*** Supplied material Section Begins ***
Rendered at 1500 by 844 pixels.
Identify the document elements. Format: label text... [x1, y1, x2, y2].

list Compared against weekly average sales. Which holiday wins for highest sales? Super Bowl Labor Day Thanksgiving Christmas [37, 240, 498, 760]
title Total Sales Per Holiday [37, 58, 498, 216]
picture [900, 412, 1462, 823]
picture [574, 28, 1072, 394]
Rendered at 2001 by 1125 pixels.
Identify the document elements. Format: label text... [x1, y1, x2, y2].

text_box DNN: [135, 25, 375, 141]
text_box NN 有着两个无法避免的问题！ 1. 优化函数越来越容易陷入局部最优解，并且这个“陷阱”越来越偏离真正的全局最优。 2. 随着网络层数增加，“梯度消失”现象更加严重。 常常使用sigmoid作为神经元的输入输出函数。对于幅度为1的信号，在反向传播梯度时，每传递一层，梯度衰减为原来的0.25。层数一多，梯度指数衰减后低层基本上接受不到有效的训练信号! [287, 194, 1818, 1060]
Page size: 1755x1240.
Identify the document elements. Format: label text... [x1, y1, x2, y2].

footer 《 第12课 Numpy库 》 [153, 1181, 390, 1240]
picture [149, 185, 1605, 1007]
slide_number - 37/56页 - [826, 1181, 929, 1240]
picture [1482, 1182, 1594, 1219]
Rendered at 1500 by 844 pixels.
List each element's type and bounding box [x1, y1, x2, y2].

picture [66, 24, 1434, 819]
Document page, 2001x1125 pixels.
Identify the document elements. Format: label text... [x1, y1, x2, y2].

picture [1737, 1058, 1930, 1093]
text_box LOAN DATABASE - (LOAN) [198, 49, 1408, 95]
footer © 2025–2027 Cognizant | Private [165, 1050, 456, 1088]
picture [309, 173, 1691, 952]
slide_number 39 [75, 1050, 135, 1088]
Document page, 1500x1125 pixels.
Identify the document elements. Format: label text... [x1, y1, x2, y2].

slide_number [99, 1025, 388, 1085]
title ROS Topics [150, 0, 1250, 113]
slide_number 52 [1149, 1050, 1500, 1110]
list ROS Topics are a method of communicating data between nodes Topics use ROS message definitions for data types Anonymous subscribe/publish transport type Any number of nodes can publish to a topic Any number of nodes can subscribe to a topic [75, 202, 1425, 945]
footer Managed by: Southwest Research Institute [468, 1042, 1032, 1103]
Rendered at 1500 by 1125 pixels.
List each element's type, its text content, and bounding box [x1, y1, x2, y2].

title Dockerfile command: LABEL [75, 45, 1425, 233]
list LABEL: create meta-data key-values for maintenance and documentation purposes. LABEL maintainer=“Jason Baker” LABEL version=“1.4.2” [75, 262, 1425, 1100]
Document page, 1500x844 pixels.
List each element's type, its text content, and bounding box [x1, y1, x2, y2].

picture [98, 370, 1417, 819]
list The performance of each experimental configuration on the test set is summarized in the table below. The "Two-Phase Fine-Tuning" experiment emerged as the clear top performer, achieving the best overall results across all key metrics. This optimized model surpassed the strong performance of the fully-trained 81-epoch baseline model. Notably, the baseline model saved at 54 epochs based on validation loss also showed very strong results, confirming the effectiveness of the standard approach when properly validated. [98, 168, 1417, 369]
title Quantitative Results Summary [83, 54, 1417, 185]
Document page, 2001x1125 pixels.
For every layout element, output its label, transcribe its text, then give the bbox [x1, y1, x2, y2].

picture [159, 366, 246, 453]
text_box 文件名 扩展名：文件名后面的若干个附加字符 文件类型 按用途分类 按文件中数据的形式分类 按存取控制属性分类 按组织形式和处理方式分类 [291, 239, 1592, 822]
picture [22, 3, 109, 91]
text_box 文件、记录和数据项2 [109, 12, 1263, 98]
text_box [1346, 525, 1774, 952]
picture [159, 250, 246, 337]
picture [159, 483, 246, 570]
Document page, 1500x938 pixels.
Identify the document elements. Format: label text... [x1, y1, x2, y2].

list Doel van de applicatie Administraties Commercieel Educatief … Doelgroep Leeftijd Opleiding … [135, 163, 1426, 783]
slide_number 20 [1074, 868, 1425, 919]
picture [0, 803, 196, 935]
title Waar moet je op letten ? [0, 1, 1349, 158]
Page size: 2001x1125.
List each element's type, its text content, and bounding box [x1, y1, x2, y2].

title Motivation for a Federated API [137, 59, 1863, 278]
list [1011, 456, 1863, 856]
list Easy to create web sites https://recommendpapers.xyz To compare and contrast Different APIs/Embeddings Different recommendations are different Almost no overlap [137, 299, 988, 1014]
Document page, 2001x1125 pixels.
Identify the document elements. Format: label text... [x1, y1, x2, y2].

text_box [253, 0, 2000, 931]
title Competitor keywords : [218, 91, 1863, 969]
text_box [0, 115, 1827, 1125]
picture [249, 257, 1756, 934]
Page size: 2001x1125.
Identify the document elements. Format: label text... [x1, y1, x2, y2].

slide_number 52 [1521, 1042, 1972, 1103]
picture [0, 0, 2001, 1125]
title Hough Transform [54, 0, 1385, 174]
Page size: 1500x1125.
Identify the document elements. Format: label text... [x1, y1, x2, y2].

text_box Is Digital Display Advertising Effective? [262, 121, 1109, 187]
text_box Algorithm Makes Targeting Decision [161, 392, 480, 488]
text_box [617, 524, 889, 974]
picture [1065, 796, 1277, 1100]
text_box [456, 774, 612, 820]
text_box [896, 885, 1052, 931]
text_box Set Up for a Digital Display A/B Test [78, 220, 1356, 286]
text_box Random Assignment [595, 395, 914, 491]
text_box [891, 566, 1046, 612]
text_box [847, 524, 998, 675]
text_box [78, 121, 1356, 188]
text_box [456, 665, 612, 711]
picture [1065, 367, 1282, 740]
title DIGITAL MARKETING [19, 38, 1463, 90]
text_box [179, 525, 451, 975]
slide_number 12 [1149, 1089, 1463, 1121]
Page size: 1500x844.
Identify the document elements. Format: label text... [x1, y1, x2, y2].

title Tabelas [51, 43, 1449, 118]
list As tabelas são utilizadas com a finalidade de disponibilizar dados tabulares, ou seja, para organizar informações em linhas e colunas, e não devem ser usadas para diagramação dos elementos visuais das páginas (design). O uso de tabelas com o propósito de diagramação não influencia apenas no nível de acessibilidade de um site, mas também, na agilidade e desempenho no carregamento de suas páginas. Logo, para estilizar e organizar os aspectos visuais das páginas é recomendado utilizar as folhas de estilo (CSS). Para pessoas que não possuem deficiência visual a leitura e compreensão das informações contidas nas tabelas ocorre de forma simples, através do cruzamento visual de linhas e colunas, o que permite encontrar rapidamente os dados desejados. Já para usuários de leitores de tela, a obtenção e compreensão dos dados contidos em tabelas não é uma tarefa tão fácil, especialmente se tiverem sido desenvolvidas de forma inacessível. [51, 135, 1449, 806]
*** Supplied material Section Ends ***
Task item: Look through the data above for the word "size". Report each line where it occurs.

Finished exercise:
Page size: 1755x1240.
Page size: 2001x1125.
Page size: 2001x1125.
Page size: 1500x1125.
Page size: 1500x844.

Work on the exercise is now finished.